To a mechanic, there is nothing more ubiquitous than the red shop rag. I have, probably, three thousand. I package them in old Wal-Mart bags and when they are all filthy, I wash them at a work clothes washer at a laundromat.

I have them everywhere. They show up in my sock drawer. I always roll one up and tuck it behind the battery in the truck, so I can check oil. I have a dozen with a tube of waterless hand cleaner in the truck’s emergency kit. They line the drawers of my toolbox. They wrap, oily, around pistols and gun parts.

When dad died, the boys at Ford, not without some ceremony, presented me with his toolbox and the contents of his locker. Toolboxes are very personal, and contain the tools that person finds most useful, in the specific job they do. Like my father before me, I work in automation, only the type of automation he used was a full generation behind what I do, and the gap widens daily.
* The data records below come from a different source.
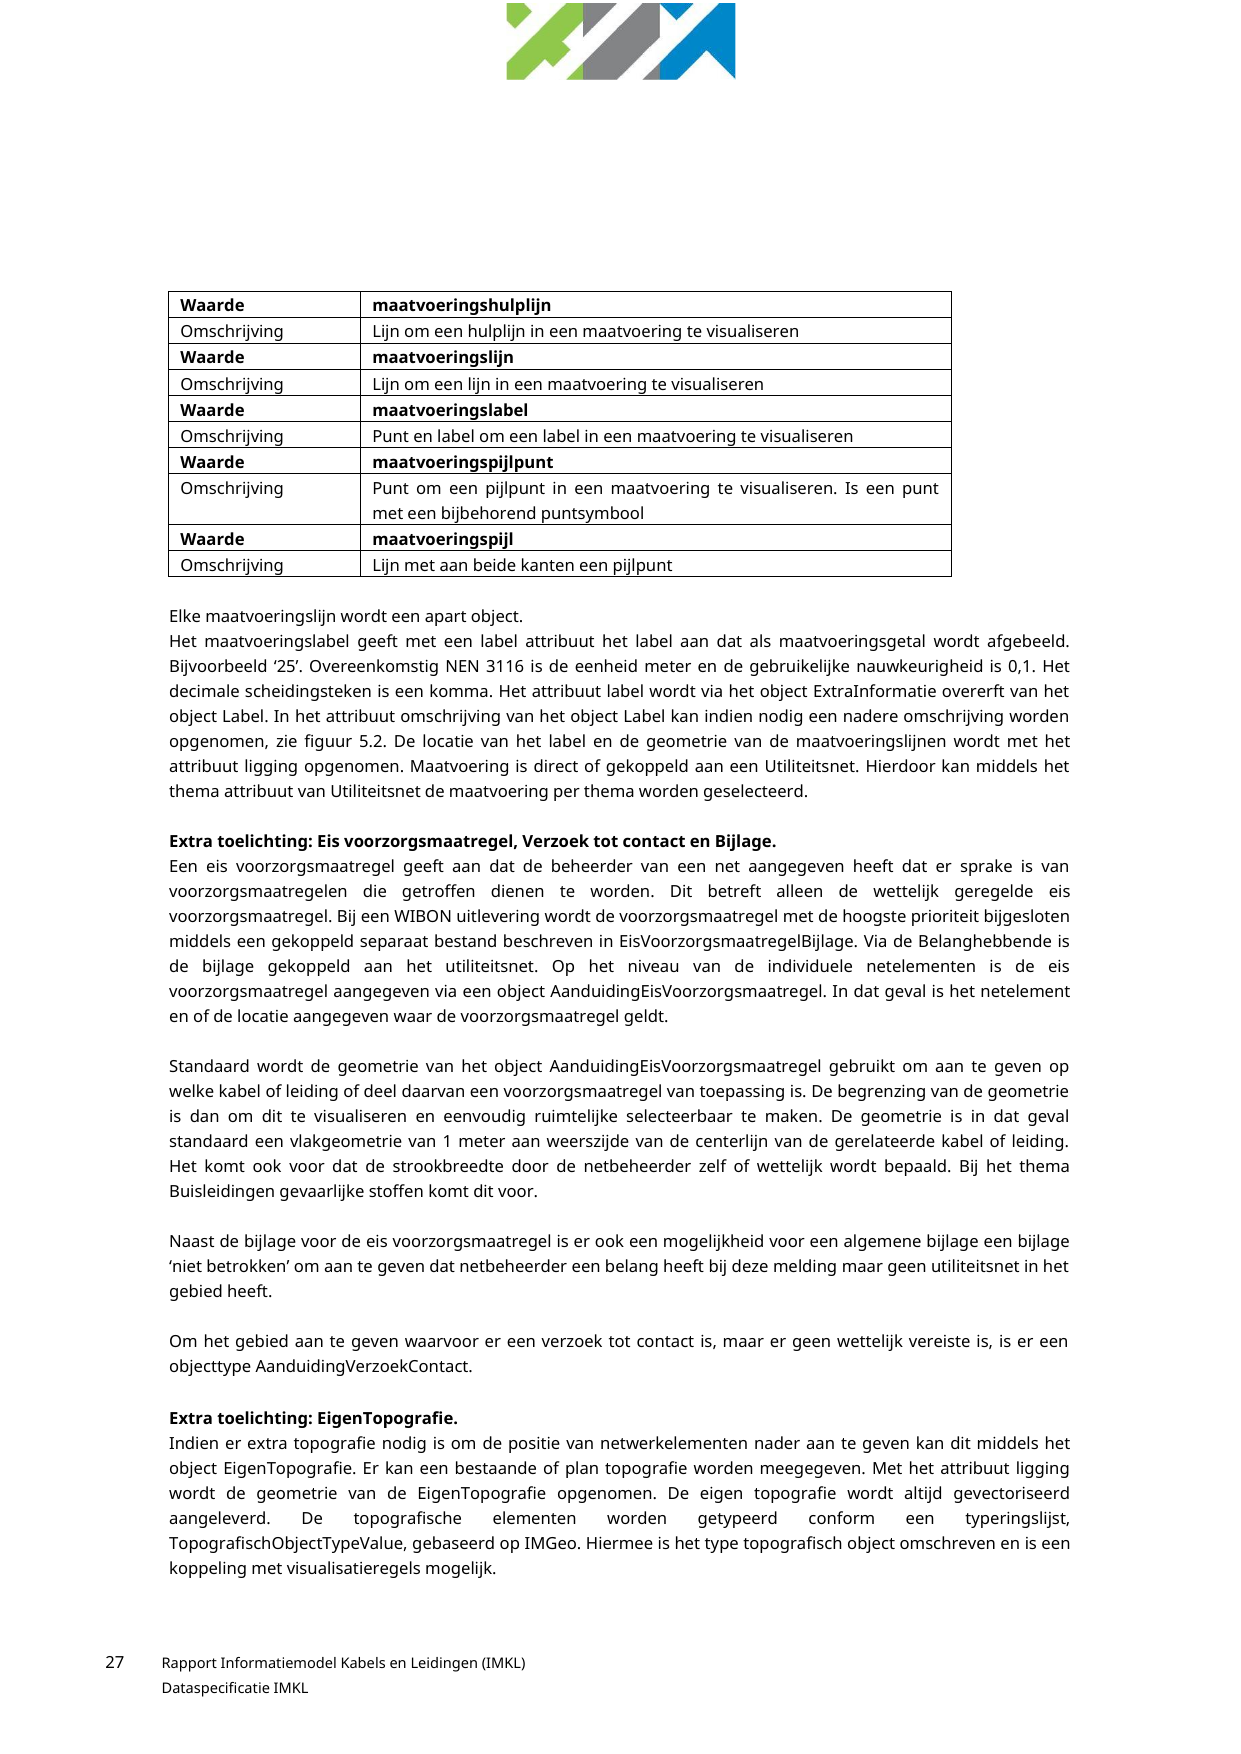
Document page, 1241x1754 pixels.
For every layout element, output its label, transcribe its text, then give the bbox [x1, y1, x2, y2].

table_cell Waarde [169, 396, 360, 421]
table_header maatvoeringshulplijn [361, 292, 951, 317]
text Het maatvoeringslabel geeft met een label attribuut het label aan dat als maatvoeringsgetal wordt afgebeeld. Bijvoorbeeld ‘25’. Overeenkomstig NEN 3116 is de eenheid meter en de gebruikelijke nauwkeurigheid is 0,1. Het decimale scheidingsteken is een komma. Het attribuut label wordt via het object ExtraInformatie overerft van het object Label. In het attribuut omschrijving van het object Label kan indien nodig een nadere omschrijving worden opgenomen, zie figuur 5.2. De locatie van het label en de geometrie van de maatvoeringslijnen wordt met het attribuut ligging opgenomen. Maatvoering is direct of gekoppeld aan een Utiliteitsnet. Hierdoor kan middels het thema attribuut van Utiliteitsnet de maatvoering per thema worden geselecteerd. [169, 627, 1071, 802]
table_cell Omschrijving [169, 474, 360, 524]
text Naast de bijlage voor de eis voorzorgsmaatregel is er ook een mogelijkheid voor een algemene bijlage een bijlage ‘niet betrokken’ om aan te geven dat netbeheerder een belang heeft bij deze melding maar geen utiliteitsnet in het gebied heeft. [169, 1227, 1071, 1302]
table_cell Lijn met aan beide kanten een pijlpunt [361, 551, 951, 576]
table_cell Punt om een pijlpunt in een maatvoering te visualiseren. Is een punt met een bijbehorend puntsymbool [361, 474, 951, 524]
table_cell Punt en label om een label in een maatvoering te visualiseren [361, 422, 951, 447]
table_cell maatvoeringslijn [361, 344, 951, 369]
text Standaard wordt de geometrie van het object AanduidingEisVoorzorgsmaatregel gebruikt om aan te geven op welke kabel of leiding of deel daarvan een voorzorgsmaatregel van toepassing is. De begrenzing van de geometrie is dan om dit te visualiseren en eenvoudig ruimtelijke selecteerbaar te maken. De geometrie is in dat geval standaard een vlakgeometrie van 1 meter aan weerszijde van de centerlijn van de gerelateerde kabel of leiding. Het komt ook voor dat de strookbreedte door de netbeheerder zelf of wettelijk wordt bepaald. Bij het thema Buisleidingen gevaarlijke stoffen komt dit voor. [169, 1052, 1071, 1202]
text Extra toelichting: Eis voorzorgsmaatregel, Verzoek tot contact en Bijlage. [169, 827, 1071, 852]
table_cell Waarde [169, 525, 360, 550]
table_cell Waarde [169, 448, 360, 473]
picture [677, 50, 736, 80]
table_cell Lijn om een lijn in een maatvoering te visualiseren [361, 370, 951, 395]
text Een eis voorzorgsmaatregel geeft aan dat de beheerder van een net aangegeven heeft dat er sprake is van voorzorgsmaatregelen die getroffen dienen te worden. Dit betreft alleen de wettelijk geregelde eis voorzorgsmaatregel. Op het niveau van de individuele netelementen is de eis voorzorgsmaatregel aangegeven via een object AanduidingEisVoorzorgsmaatregel. In dat geval is het netelement en of de locatie aangegeven waar de voorzorgsmaatregel geldt. [169, 852, 1071, 1027]
table_cell Omschrijving [169, 422, 360, 447]
table_cell maatvoeringspijl [361, 525, 951, 550]
table_header Waarde [169, 292, 360, 317]
text Indien er extra topografie nodig is om de positie van netwerkelementen nader aan te geven kan dit middels het object EigenTopografie. Er kan een bestaande of plan topografie worden meegegeven. Met het attribuut ligging wordt de geometrie van de EigenTopografie opgenomen. De eigen topografie wordt altijd gevectoriseerd aangeleverd. De topografische elementen worden getypeerd conform een typeringslijst, TopografischObjectTypeValue, gebaseerd op IMGeo. Hiermee is het type topografisch object omschreven en is een koppeling met visualisatieregels mogelijk. [169, 1429, 1071, 1579]
table_cell Omschrijving [169, 370, 360, 395]
table_cell Omschrijving [169, 551, 360, 576]
table_cell maatvoeringslabel [361, 396, 951, 421]
text Extra toelichting: EigenTopografie. [169, 1404, 1071, 1429]
table_cell Waarde [169, 344, 360, 369]
text Elke maatvoeringslijn wordt een apart object. [169, 602, 1071, 627]
picture [506, 3, 718, 80]
text Om het gebied aan te geven waarvoor er een verzoek tot contact is, maar er geen wettelijk vereiste is, is er een objecttype AanduidingVerzoekContact. [169, 1327, 1071, 1377]
table_cell Lijn om een hulplijn in een maatvoering te visualiseren [361, 318, 951, 343]
table_cell maatvoeringspijlpunt [361, 448, 951, 473]
table_cell Omschrijving [169, 318, 360, 343]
Anyway, I took the keys to dad’s toolbox and opened it, packed a few of my own extra or large tools in the toolbox, and slid it down to the basement where it rests, most of the time. Yesterday, one of the things I needed out of dad’s toolbox was a slidehammer I put there a year or so ago, and as I pulled it out, a red rag fell out onto the floor.

I picked it up- because it had clunked softly as it fell, which red rags just don’t do- and unrolled it to find dad’s pipe.